→ **Task requirements**:
Print the data that follows without changing a single word.
##### Provided information #####
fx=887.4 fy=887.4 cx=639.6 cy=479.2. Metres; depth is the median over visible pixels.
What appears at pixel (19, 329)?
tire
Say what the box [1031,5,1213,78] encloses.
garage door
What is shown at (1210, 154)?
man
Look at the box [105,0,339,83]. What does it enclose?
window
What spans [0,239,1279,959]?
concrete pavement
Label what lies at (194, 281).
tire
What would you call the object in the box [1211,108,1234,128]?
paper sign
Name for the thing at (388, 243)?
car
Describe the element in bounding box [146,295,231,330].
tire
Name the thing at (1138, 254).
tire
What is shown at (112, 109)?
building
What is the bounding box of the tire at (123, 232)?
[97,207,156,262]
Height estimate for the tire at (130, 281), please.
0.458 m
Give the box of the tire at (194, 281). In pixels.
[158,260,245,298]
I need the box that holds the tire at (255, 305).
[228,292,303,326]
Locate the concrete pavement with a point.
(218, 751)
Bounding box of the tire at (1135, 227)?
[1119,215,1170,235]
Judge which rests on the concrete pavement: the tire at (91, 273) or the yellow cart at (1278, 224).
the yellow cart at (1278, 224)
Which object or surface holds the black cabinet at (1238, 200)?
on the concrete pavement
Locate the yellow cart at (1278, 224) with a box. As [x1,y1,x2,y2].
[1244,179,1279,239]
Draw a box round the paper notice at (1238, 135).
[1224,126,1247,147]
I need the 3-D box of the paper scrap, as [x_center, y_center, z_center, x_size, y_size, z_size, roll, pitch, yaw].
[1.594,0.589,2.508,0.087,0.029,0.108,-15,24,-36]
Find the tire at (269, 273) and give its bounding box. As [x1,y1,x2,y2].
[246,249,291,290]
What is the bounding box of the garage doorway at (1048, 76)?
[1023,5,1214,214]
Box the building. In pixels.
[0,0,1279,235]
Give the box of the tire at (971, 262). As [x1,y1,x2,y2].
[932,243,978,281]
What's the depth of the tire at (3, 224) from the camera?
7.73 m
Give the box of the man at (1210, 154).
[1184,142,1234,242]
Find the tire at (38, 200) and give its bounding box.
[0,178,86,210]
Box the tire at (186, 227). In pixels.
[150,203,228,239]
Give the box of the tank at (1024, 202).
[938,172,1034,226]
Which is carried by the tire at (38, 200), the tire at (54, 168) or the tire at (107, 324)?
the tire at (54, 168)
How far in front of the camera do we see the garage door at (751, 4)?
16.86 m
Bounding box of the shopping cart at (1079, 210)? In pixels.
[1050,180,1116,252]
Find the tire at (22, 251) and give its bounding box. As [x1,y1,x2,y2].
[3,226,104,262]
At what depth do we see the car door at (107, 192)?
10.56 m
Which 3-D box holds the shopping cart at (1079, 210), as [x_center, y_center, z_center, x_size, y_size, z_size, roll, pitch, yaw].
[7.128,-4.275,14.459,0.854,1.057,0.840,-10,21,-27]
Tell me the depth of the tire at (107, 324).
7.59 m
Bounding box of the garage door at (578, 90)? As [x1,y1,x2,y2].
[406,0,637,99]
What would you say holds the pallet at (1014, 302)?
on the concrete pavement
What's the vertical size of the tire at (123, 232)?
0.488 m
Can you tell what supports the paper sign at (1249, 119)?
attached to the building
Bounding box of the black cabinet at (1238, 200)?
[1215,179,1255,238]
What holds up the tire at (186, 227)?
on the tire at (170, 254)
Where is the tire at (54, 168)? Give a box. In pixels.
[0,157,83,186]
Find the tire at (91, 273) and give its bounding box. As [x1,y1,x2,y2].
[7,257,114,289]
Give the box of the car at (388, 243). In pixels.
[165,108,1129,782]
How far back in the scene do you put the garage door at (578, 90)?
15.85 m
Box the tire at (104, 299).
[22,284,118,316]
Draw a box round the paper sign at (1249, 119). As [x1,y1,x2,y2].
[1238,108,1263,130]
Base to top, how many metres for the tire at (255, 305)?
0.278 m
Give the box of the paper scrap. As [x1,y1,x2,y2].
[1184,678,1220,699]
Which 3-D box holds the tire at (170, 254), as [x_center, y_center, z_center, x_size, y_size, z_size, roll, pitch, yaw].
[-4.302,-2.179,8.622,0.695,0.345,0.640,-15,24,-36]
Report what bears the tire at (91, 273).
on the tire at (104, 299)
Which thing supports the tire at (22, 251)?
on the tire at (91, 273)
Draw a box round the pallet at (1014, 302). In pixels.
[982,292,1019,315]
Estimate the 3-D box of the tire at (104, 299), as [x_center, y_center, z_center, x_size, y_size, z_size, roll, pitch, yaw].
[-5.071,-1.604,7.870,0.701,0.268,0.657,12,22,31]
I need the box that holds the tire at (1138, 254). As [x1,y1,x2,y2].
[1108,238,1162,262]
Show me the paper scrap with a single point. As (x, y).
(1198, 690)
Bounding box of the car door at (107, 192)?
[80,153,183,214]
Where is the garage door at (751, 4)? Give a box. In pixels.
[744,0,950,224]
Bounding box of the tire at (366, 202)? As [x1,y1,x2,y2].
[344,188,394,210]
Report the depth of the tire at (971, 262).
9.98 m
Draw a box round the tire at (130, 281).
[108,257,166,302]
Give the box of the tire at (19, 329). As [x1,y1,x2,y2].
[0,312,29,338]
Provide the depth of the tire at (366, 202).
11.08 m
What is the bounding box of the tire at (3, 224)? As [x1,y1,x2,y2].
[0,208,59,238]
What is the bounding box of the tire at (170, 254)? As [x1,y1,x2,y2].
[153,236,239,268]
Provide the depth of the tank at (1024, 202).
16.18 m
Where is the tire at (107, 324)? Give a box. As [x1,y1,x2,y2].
#####
→ **Reply**:
fx=887.4 fy=887.4 cx=639.6 cy=479.2. Metres; depth is the median over visible pixels.
What appears at pixel (19, 329)?
tire
Say what the box [1031,5,1213,78] encloses.
garage door
What is shown at (1210, 154)?
man
Look at the box [105,0,339,83]. What does it enclose?
window
What spans [0,239,1279,959]?
concrete pavement
Label what lies at (194, 281).
tire
What would you call the object in the box [1211,108,1234,128]?
paper sign
Name for the thing at (388, 243)?
car
Describe the element in bounding box [146,295,231,330].
tire
Name the thing at (1138, 254).
tire
What is shown at (112, 109)?
building
What is the bounding box of the tire at (123, 232)?
[97,207,156,262]
Height estimate for the tire at (130, 281), please.
0.458 m
Give the box of the tire at (194, 281). In pixels.
[158,260,245,298]
I need the box that holds the tire at (255, 305).
[228,292,303,326]
Locate the concrete pavement with a point.
(218, 751)
Bounding box of the tire at (1135, 227)?
[1119,215,1170,235]
Judge which rests on the concrete pavement: the tire at (91, 273) or the yellow cart at (1278, 224).
the yellow cart at (1278, 224)
Which object or surface holds the black cabinet at (1238, 200)?
on the concrete pavement
Locate the yellow cart at (1278, 224) with a box. As [x1,y1,x2,y2].
[1244,179,1279,239]
Draw a box round the paper notice at (1238, 135).
[1224,126,1247,147]
I need the 3-D box of the paper scrap, as [x_center, y_center, z_center, x_size, y_size, z_size, roll, pitch, yaw].
[1.594,0.589,2.508,0.087,0.029,0.108,-15,24,-36]
Find the tire at (269, 273) and give its bounding box. As [x1,y1,x2,y2].
[246,249,291,290]
What is the bounding box of the garage doorway at (1048, 76)?
[1023,5,1214,214]
Box the building. In pixels.
[0,0,1279,235]
Give the box of the tire at (971, 262). As [x1,y1,x2,y2].
[932,243,978,281]
What's the depth of the tire at (3, 224) from the camera?
7.73 m
Give the box of the man at (1210, 154).
[1184,142,1234,242]
Find the tire at (38, 200) and give its bounding box.
[0,178,86,210]
Box the tire at (186, 227). In pixels.
[150,203,228,239]
Give the box of the tank at (1024, 202).
[938,172,1034,226]
Which is carried by the tire at (38, 200), the tire at (54, 168) or the tire at (107, 324)?
the tire at (54, 168)
How far in front of the camera do we see the garage door at (751, 4)?
16.86 m
Bounding box of the shopping cart at (1079, 210)? In pixels.
[1050,180,1116,252]
Find the tire at (22, 251) and give its bounding box. As [x1,y1,x2,y2].
[3,226,104,262]
At what depth do we see the car door at (107, 192)?
10.56 m
Which 3-D box holds the shopping cart at (1079, 210), as [x_center, y_center, z_center, x_size, y_size, z_size, roll, pitch, yaw].
[7.128,-4.275,14.459,0.854,1.057,0.840,-10,21,-27]
Tell me the depth of the tire at (107, 324).
7.59 m
Bounding box of the garage door at (578, 90)? As [x1,y1,x2,y2].
[406,0,637,99]
What would you say holds the pallet at (1014, 302)?
on the concrete pavement
What's the vertical size of the tire at (123, 232)?
0.488 m
Can you tell what supports the paper sign at (1249, 119)?
attached to the building
Bounding box of the black cabinet at (1238, 200)?
[1215,179,1255,238]
What holds up the tire at (186, 227)?
on the tire at (170, 254)
Where is the tire at (54, 168)? Give a box. In pixels.
[0,157,83,186]
Find the tire at (91, 273) and give its bounding box. As [x1,y1,x2,y2].
[7,257,114,289]
Give the box of the car at (388, 243). In pixels.
[165,108,1129,782]
How far back in the scene do you put the garage door at (578, 90)?
15.85 m
Box the tire at (104, 299).
[22,284,118,316]
Draw a box round the paper sign at (1249, 119). As [x1,y1,x2,y2].
[1238,108,1263,130]
Base to top, how many metres for the tire at (255, 305)?
0.278 m
Give the box of the paper scrap. As [x1,y1,x2,y2].
[1184,678,1220,699]
Which 3-D box holds the tire at (170, 254), as [x_center, y_center, z_center, x_size, y_size, z_size, roll, pitch, yaw].
[-4.302,-2.179,8.622,0.695,0.345,0.640,-15,24,-36]
Report what bears the tire at (91, 273).
on the tire at (104, 299)
Which thing supports the tire at (22, 251)?
on the tire at (91, 273)
Draw a box round the pallet at (1014, 302). In pixels.
[982,292,1019,315]
Estimate the 3-D box of the tire at (104, 299), as [x_center, y_center, z_center, x_size, y_size, z_size, roll, pitch, yaw].
[-5.071,-1.604,7.870,0.701,0.268,0.657,12,22,31]
I need the box that holds the tire at (1138, 254). As [x1,y1,x2,y2].
[1108,238,1162,262]
Show me the paper scrap with a single point. As (x, y).
(1198, 690)
Bounding box of the car door at (107, 192)?
[80,153,183,214]
Where is the garage door at (751, 4)? Give a box. In pixels.
[744,0,950,224]
Bounding box of the tire at (366, 202)? As [x1,y1,x2,y2].
[344,188,394,210]
Report the depth of the tire at (971, 262).
9.98 m
Draw a box round the tire at (130, 281).
[108,257,166,302]
Give the box of the tire at (19, 329). As [x1,y1,x2,y2].
[0,312,29,338]
Provide the depth of the tire at (366, 202).
11.08 m
What is the bounding box of the tire at (3, 224)? As [x1,y1,x2,y2].
[0,208,59,238]
What is the bounding box of the tire at (170, 254)? As [x1,y1,x2,y2].
[153,236,239,268]
Provide the depth of the tank at (1024, 202).
16.18 m
Where is the tire at (107, 324)? Give a box. As [x1,y1,x2,y2].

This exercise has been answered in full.